Ha ucciso sua moglie Elisa e il figlio quindicenne Cosimo. Li ha colpiti ripetutamente con pietre. Anche la figlia adolescente, Antonia, è rimasta gravemente ferita. Fortunatamente, è sopravvissuta all'aggressione.
La fuga e la cattura dell'uomo
Dopo i terribili eventi, Ocone è fuggito da Paupisi. Ha portato con sé i suoi due figli nella sua automobile. La sua fuga è durata poche ore.
È stato intercettato e catturato dalle forze dell'ordine. La cattura è avvenuta nelle campagne circostanti Campobasso. L'uomo era in possesso dei figli al momento dell'arresto.
La dinamica della fuga e della successiva cattura ha aggiunto ulteriori dettagli al caso. Le autorità hanno agito rapidamente per assicurare l'uomo alla giustizia.
Analisi della personalità e motivazioni
L'esperto incaricato della perizia è stato Vincenzo Scarallo. È dirigente medico e psichiatra presso il Cotugno di Napoli. La sua relazione finale conta meno di 40 pagine.
Lo psichiatra ha descritto la personalità di Ocone. Ha evidenziato la presenza di deliri e allucinazioni. L'uomo mostrava anche un'alterazione del suo senso della realtà. Questi elementi sono stati raccolti durante i colloqui in carcere.
Ocone ha confessato di aver ucciso sua moglie. Ha dichiarato di crederla «posseduta dal demonio». Questa motivazione è emersa chiaramente durante gli interrogatori.
Conclusione della perizia: capacità di intendere e volere
La conclusione dello psichiatra è determinante per il processo. Scarallo ha stabilito che Ocone, all'epoca dei fatti, era capace di intendere e di volere. Questa valutazione potrebbe portare alla condanna all'ergastolo.
Il perito è stato nominato dal presidente della Corte d'Assise di Benevento, Sergio Pezza. La relazione indica che i principali parametri funzionali dell'imputato erano conservati. Nonostante le sue condizioni mentali, la sua capacità decisionale non era compromessa.
Durante la prossima udienza, lo psichiatra Scarallo sarà ascoltato dai giudici. Il 30 settembre è prevista la discussione finale. In quella data verranno presentate le argomentazioni di accusa e difesa.
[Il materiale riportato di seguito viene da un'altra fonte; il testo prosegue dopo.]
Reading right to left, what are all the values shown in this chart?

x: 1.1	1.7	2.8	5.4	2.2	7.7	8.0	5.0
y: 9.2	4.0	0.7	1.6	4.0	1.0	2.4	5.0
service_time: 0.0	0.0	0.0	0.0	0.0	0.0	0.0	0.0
Seguirà la sentenza.
Curiosamente, il 30 settembre coincide con l'anniversario della strage familiare. L'uomo ha compiuto i terribili atti un anno prima della data della discussione finale.
Domande frequenti
L'uomo accusato della strage di Paupisi è stato giudicato incapace di intendere e volere?
No, la perizia psichiatrica depositata a Benevento ha stabilito che Salvatore Ocone era capace di intendere e di volere al momento della strage familiare in cui ha ucciso sua moglie e suo figlio.
Quando si terrà la prossima udienza del processo a Benevento?
La prossima udienza del processo a carico di Salvatore Ocone è fissata a breve, con la discussione finale e la sentenza previste per il 30 settembre, giorno dell'anniversario della strage.